The Novice Teen Driver Education and Training Administrative Standards (NTDETAS) represent the best efforts of professionals from a wide spectrum of interests to provide guidance that will enhance both the uniformity and professionalism of driver education across the nation. The standards serve to guide all novice teen driver education and training programs in the United States striving to provide consistent, high-quality driver education and training.
These standards were created to serve as an anchor for state policies for driver education and training with the following understandings:
- The goal of driver education and training is to transfer knowledge, develop skills, and enhance the disposition of the teen, so he/she can perform as a safe and competent driver, thereby contributing to the reduction of crashes, fatalities, and injuries.
- Driver education and training should be an integral part of the GDL system.
- Driver development should be a lifelong learning process.
- Driver education and training should be a phased education process.

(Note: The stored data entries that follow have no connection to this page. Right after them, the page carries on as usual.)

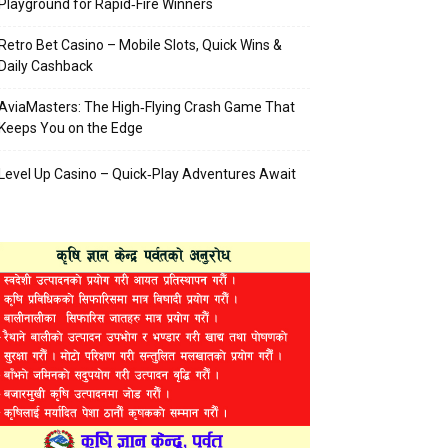
Playground for Rapid‑Fire Winners
Retro Bet Casino – Mobile Slots, Quick Wins &
Daily Cashback
AviaMasters: The High‑Flying Crash Game That
Keeps You on the Edge
Level Up Casino – Quick‑Play Adventures Await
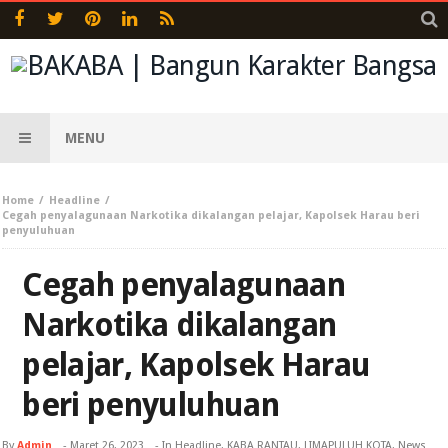
MENU
Home
Headline
Cegah penyalagunaan Narkotika dikalangan pelajar, Kapolsek Harau beri
penyuluhuan
Cegah penyalagunaan
Narkotika dikalangan
pelajar, Kapolsek Harau
beri penyuluhuan
By
Admin
-
Maret 26, 2023
- In
Headline
,
KABA RANTAU
,
LIMAPULUH KOTA
,
News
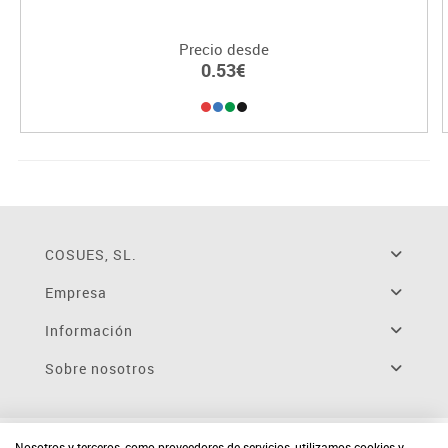
Precio desde
0.53€
COSUES, SL.
Empresa
Información
Sobre nosotros
Nosotros y terceros, como proveedores de servicios, utilizamos cookies y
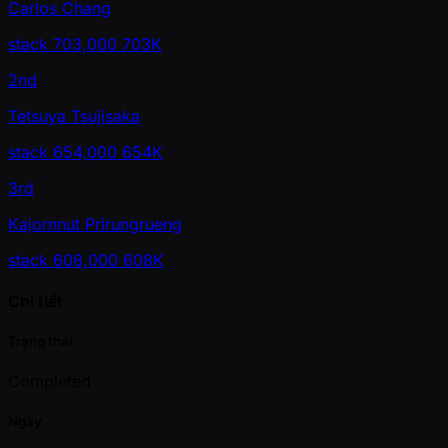
Carlos Chang
stack
703,000
703K
2nd
Tetsuya Tsujisaka
stack
654,000
654K
3rd
Kajornnut Prirungrueng
stack
608,000
608K
Chi tiết
Trạng thái
Completed
Ngày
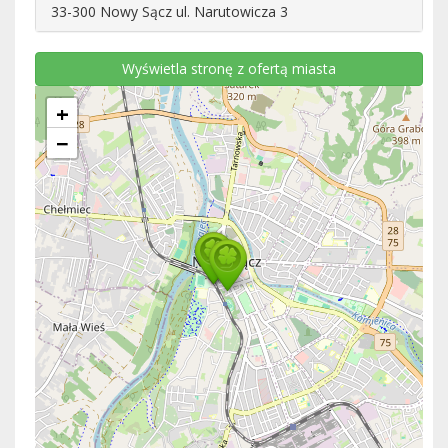
33-300 Nowy Sącz ul. Narutowicza 3
Wyświetla stronę z ofertą miasta
+
−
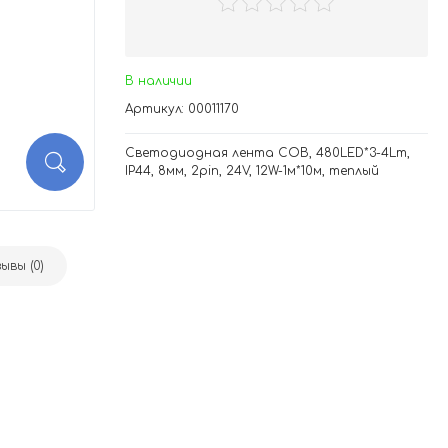
В наличии
Артикул: 00011170
Светодиодная лента COB, 480LED*3-4Lm,
IP44, 8мм, 2pin, 24V, 12W-1м*10м, теплый
ывы (0)
й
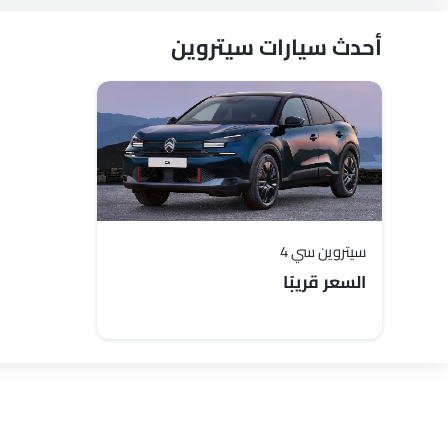
أحدث سيارات سيتروين
سيتروين سي 4
السعر قريبًا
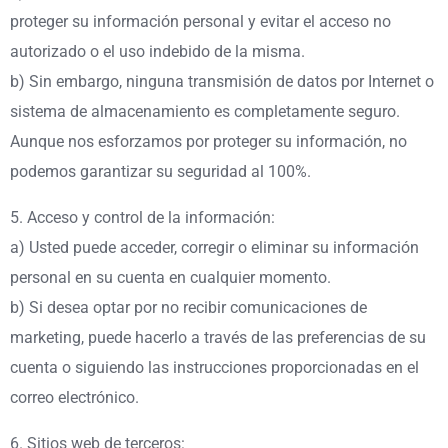
proteger su información personal y evitar el acceso no
autorizado o el uso indebido de la misma.
b) Sin embargo, ninguna transmisión de datos por Internet o
sistema de almacenamiento es completamente seguro.
Aunque nos esforzamos por proteger su información, no
podemos garantizar su seguridad al 100%.
5. Acceso y control de la información:
a) Usted puede acceder, corregir o eliminar su información
personal en su cuenta en cualquier momento.
b) Si desea optar por no recibir comunicaciones de
marketing, puede hacerlo a través de las preferencias de su
cuenta o siguiendo las instrucciones proporcionadas en el
correo electrónico.
6. Sitios web de terceros:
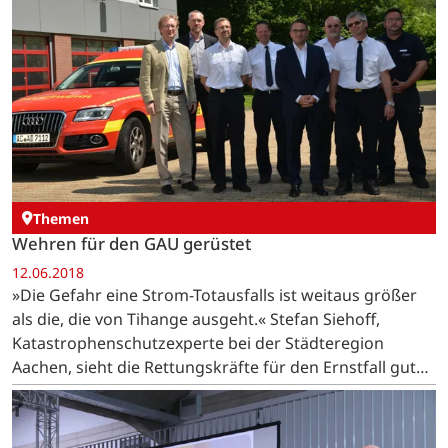
Themen
Wehren für den GAU gerüstet
12.06.2018
»Die Gefahr eine Strom-Totausfalls ist weitaus größer
als die, die von Tihange ausgeht.« Stefan Siehoff,
Katastrophenschutzexperte bei der Städteregion
Aachen, sieht die Rettungskräfte für den Ernstfall gut
aufgestellt.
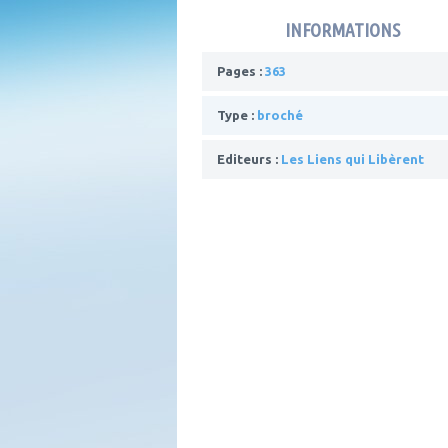
INFORMATIONS
Pages :
363
Type :
broché
Editeurs :
Les Liens qui Libèrent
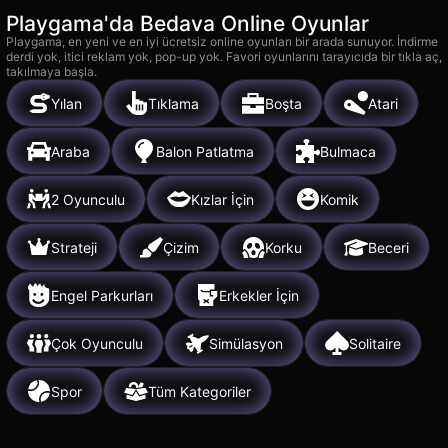
Playgama'da Bedava Online Oyunlar
Playgama, en yeni ve en iyi ücretsiz online oyunları bir arada sunuyor. İndirme
derdi yok, itici reklam yok, pop-up yok. Favori oyunlarını tarayıcıda bir tıkla aç,
takılmaya başla.
Yılan
Tıklama
Boşta
Atari
Araba
Balon Patlatma
Bulmaca
2 Oyunculu
Kızlar İçin
Komik
Strateji
Çizim
Korku
Beceri
Engel Parkurları
Erkekler İçin
Çok Oyunculu
Simülasyon
Solitaire
Spor
Tüm Kategoriler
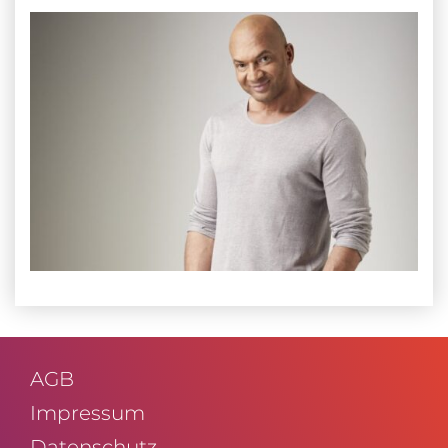
AGB
Impressum
Daten­schutz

- Driver education and training standards should help an organization be successful in administering and/or providing quality and uniform driver education and training, consistent with the latest advances in methodology, subject matter, and technology.
- Any standard promulgated for driver education and training must be supported by a communication strategy for all stakeholders.
These administrative standards complete a set of three (3) guidance documents that will assist states in planning and implementing effective driver education systems. Together with the model curriculum developed by the National Highway Traffic Safety Administration (NHTSA) and the American Driver and Traffic Safety Education Association (ADTSEA) in 2012 along with the National Model Curriculum Standards introduced by the two organizations in 2006, these new administrative standards provide a comprehensive framework for state driver education systems. The framework follows a professional educational approach, allowing flexibility for local conditions and efficiency for periodic technical updates while promoting consistency and quality assurance across programs and among states.